Well here we are, in our new shiny enclosure with all it’s bells and whistles and pretty new layout, all updated and advanced, better than ever. That’s the Internet for you. Someone builds something, it goes up, then they say “Oh s&@t! That doesn’t work! We really should have, I don’t know, maybe tried using the thing for five minutes to see if it operated as the electric potato peeler that we designed it to be rather than what it turned out to be, which as it happens was a thermonuclear rabbit raping machine!”
This is fairly typical of modern technology. It seems as though a mix of pressure to make deadlines and a sort of laxidasical attitude towards bugs has led us to a reliance on being connected to the Internet all the time to make sure we can play games the way the were apparently intended. A glitch in my Internet recently has brought this into sharp focus.
As I have pointed out before, I am aware that games have gotten larger and more complicated and I think this is definitely a good thing. With this growing complexity it naturally follows that the more elaborate the software the more can go wrong with it. Nearly every game you buy these days, as soon as you pop it in the drive (Many times even on the day of release) has a little prompt coming up telling you that there is an ‘Update’ available.
Because this is what you want to see when you put your brand new game into your X-Box.

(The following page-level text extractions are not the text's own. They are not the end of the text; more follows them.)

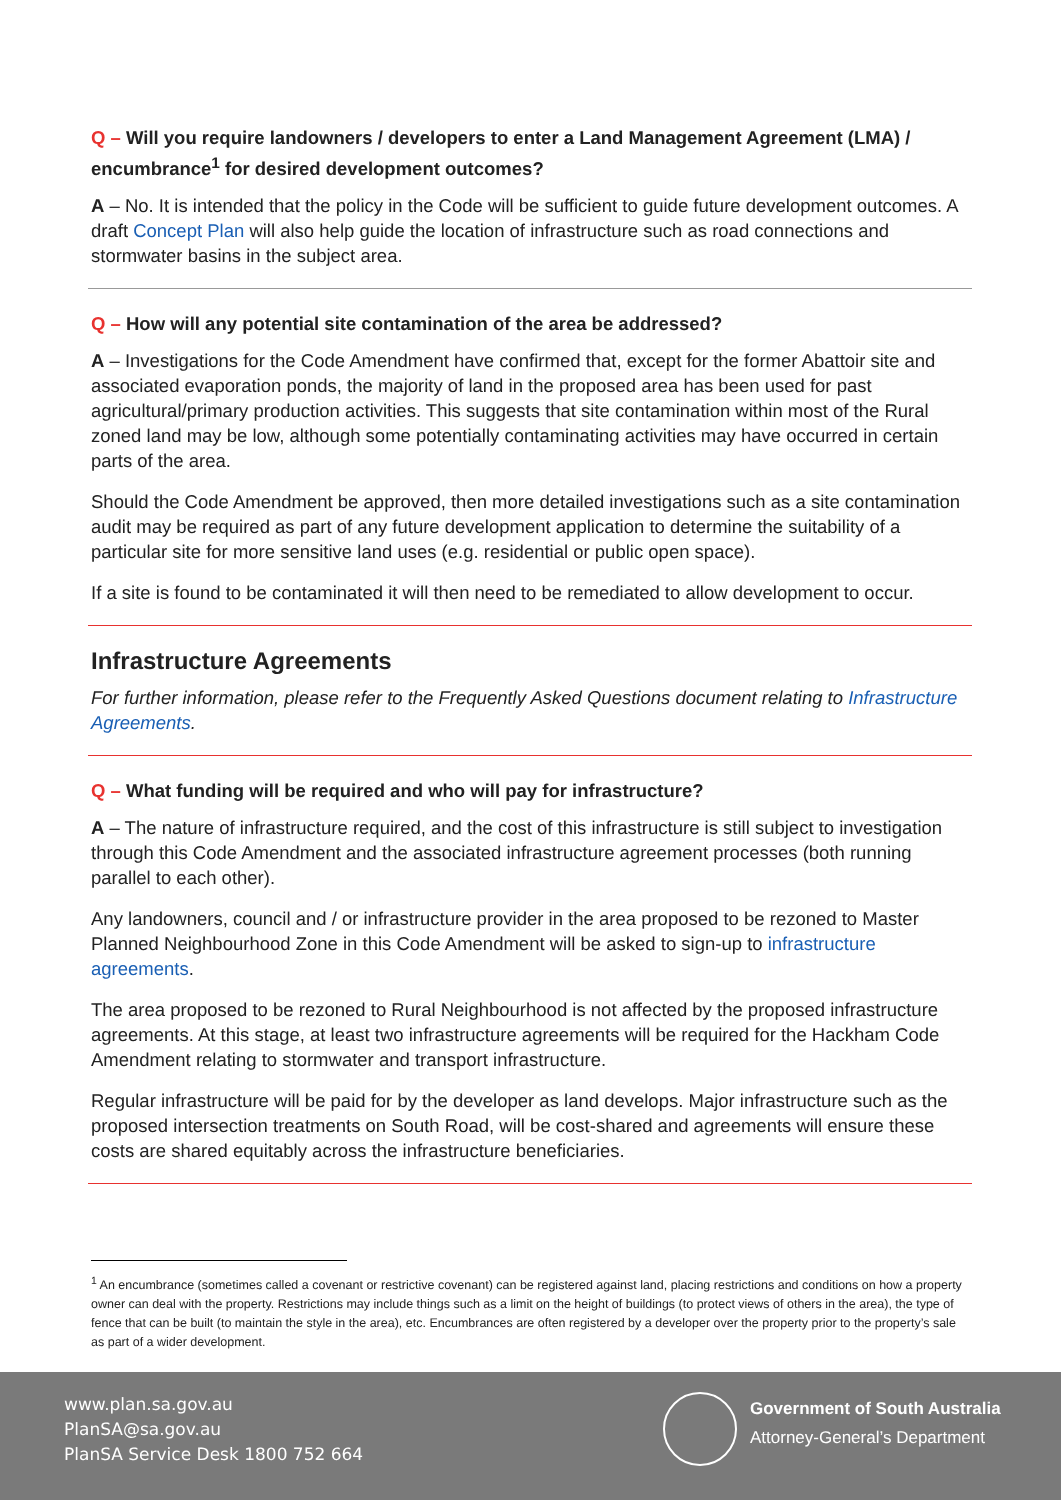Q – Will you require landowners / developers to enter a Land Management Agreement (LMA) / encumbrance<sup>1</sup> for desired development outcomes?
A – No. It is intended that the policy in the Code will be sufficient to guide future development outcomes. A draft Concept Plan will also help guide the location of infrastructure such as road connections and stormwater basins in the subject area.
Q – How will any potential site contamination of the area be addressed?
A – Investigations for the Code Amendment have confirmed that, except for the former Abattoir site and associated evaporation ponds, the majority of land in the proposed area has been used for past agricultural/primary production activities. This suggests that site contamination within most of the Rural zoned land may be low, although some potentially contaminating activities may have occurred in certain parts of the area.
Should the Code Amendment be approved, then more detailed investigations such as a site contamination audit may be required as part of any future development application to determine the suitability of a particular site for more sensitive land uses (e.g. residential or public open space).
If a site is found to be contaminated it will then need to be remediated to allow development to occur.
Infrastructure Agreements
For further information, please refer to the Frequently Asked Questions document relating to Infrastructure Agreements.
Q – What funding will be required and who will pay for infrastructure?
A – The nature of infrastructure required, and the cost of this infrastructure is still subject to investigation through this Code Amendment and the associated infrastructure agreement processes (both running parallel to each other).
Any landowners, council and / or infrastructure provider in the area proposed to be rezoned to Master Planned Neighbourhood Zone in this Code Amendment will be asked to sign-up to infrastructure agreements.
The area proposed to be rezoned to Rural Neighbourhood is not affected by the proposed infrastructure agreements. At this stage, at least two infrastructure agreements will be required for the Hackham Code Amendment relating to stormwater and transport infrastructure.
Regular infrastructure will be paid for by the developer as land develops. Major infrastructure such as the proposed intersection treatments on South Road, will be cost-shared and agreements will ensure these costs are shared equitably across the infrastructure beneficiaries.
<sup>1</sup> An encumbrance (sometimes called a covenant or restrictive covenant) can be registered against land, placing restrictions and conditions on how a property owner can deal with the property. Restrictions may include things such as a limit on the height of buildings (to protect views of others in the area), the type of fence that can be built (to maintain the style in the area), etc. Encumbrances are often registered by a developer over the property prior to the property’s sale as part of a wider development.
www.plan.sa.gov.au
PlanSA@sa.gov.au
PlanSA Service Desk 1800 752 664
Government of South Australia
Attorney-General’s Department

The perfect example of how something can go terribly wrong and still be somewhat excusable is, of course, the most open-worldy of open world games The Elder Scrolls V: Skyrim. This game was patched and patched and patched again. At one point the PS3 version couldn’t be played for more than about 25 minutes without slowing down to a crawl. But they fixed it. This was all down to patches being made available on PSN, Xbox Live and via Bethesda’s website for PC users.
Although why anyone would think having a horse that floats 100 feet above the ground is a glitch is beyond me.
It’s not a good thing that these were necessary but with a game as huge and sprawling as Skyrim it is somewhat understandable that maybe there would be a few things that didn’t work and would need to be patched in later. But this is not always the case and one happenstance in particular which kind of make me want to grab someone by the throat and physically educate them about the effects of a sandwich toaster on human digits.
The Vic Mackay approach to conflict resolution.
I am of course referring to the unbelievably broken and unplayable mess that was the Silent Hill: HD Collection.
I was rapturously excited when I heard about this. For those not in the know, the title is a bit of a mislead as it only contains Silent Hill’s 2 and 3. But that is fine. Realistically they are the only ones worth playing retrospectively (excluding Shattered Memories on the Wii) so I was damn happy about this. Then, a few days before the release of this wonderful thing I saw a video much like this one.
There turned out to be a hell of a lot more glitches but they are all fairly similar in nature to the ones shown here, the framerate issues being the ones that most effect the gameplay to a point where it is pretty much unplayable.